WHAT YOU NEED TO DO
The result should be a verbatim copy of the whole listing.
══════════════════════════════
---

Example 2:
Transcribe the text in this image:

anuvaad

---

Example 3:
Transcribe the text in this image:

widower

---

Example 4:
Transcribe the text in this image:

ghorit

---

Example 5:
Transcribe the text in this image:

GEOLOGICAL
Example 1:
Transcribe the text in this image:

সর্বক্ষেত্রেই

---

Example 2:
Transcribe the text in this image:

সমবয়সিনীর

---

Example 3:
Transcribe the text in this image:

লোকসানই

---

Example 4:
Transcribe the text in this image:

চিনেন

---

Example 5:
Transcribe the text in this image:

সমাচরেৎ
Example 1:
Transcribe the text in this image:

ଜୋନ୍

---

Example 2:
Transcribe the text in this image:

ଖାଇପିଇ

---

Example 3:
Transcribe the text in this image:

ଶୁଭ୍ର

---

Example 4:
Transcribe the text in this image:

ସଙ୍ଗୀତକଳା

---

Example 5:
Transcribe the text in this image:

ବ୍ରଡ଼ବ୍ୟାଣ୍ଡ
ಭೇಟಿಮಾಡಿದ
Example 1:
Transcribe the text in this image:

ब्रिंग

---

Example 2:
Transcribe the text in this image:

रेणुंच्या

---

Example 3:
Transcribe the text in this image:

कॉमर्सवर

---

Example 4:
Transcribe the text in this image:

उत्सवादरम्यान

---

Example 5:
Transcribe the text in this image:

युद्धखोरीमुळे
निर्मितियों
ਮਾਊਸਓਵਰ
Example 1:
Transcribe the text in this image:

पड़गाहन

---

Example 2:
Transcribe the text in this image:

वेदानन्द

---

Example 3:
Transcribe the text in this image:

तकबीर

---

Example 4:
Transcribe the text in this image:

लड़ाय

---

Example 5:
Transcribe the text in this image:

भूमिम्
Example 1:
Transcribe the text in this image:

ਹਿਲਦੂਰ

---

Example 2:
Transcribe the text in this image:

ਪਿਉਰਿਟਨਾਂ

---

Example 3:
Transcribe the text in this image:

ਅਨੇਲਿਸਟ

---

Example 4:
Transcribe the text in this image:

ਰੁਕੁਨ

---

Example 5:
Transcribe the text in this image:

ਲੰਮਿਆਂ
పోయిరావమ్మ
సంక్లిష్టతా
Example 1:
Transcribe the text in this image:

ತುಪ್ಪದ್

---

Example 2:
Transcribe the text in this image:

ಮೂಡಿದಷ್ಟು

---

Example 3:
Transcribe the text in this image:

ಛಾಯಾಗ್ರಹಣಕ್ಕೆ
══════════════════════════════
ANSWER TO THIS PROBLEM
---

Example 2:
Transcribe the text in this image:

anuvaad

---

Example 3:
Transcribe the text in this image:

widower

---

Example 4:
Transcribe the text in this image:

ghorit

---

Example 5:
Transcribe the text in this image:

GEOLOGICAL
Example 1:
Transcribe the text in this image:

সর্বক্ষেত্রেই

---

Example 2:
Transcribe the text in this image:

সমবয়সিনীর

---

Example 3:
Transcribe the text in this image:

লোকসানই

---

Example 4:
Transcribe the text in this image:

চিনেন

---

Example 5:
Transcribe the text in this image:

সমাচরেৎ
Example 1:
Transcribe the text in this image:

ଜୋନ୍

---

Example 2:
Transcribe the text in this image:

ଖାଇପିଇ

---

Example 3:
Transcribe the text in this image:

ଶୁଭ୍ର

---

Example 4:
Transcribe the text in this image:

ସଙ୍ଗୀତକଳା

---

Example 5:
Transcribe the text in this image:

ବ୍ରଡ଼ବ୍ୟାଣ୍ଡ
ಭೇಟಿಮಾಡಿದ
Example 1:
Transcribe the text in this image:

ब्रिंग

---

Example 2:
Transcribe the text in this image:

रेणुंच्या

---

Example 3:
Transcribe the text in this image:

कॉमर्सवर

---

Example 4:
Transcribe the text in this image:

उत्सवादरम्यान

---

Example 5:
Transcribe the text in this image:

युद्धखोरीमुळे
निर्मितियों
ਮਾਊਸਓਵਰ
Example 1:
Transcribe the text in this image:

पड़गाहन

---

Example 2:
Transcribe the text in this image:

वेदानन्द

---

Example 3:
Transcribe the text in this image:

तकबीर

---

Example 4:
Transcribe the text in this image:

लड़ाय

---

Example 5:
Transcribe the text in this image:

भूमिम्
Example 1:
Transcribe the text in this image:

ਹਿਲਦੂਰ

---

Example 2:
Transcribe the text in this image:

ਪਿਉਰਿਟਨਾਂ

---

Example 3:
Transcribe the text in this image:

ਅਨੇਲਿਸਟ

---

Example 4:
Transcribe the text in this image:

ਰੁਕੁਨ

---

Example 5:
Transcribe the text in this image:

ਲੰਮਿਆਂ
పోయిరావమ్మ
సంక్లిష్టతా
Example 1:
Transcribe the text in this image:

ತುಪ್ಪದ್

---

Example 2:
Transcribe the text in this image:

ಮೂಡಿದಷ್ಟು

---

Example 3:
Transcribe the text in this image:

ಛಾಯಾಗ್ರಹಣಕ್ಕೆ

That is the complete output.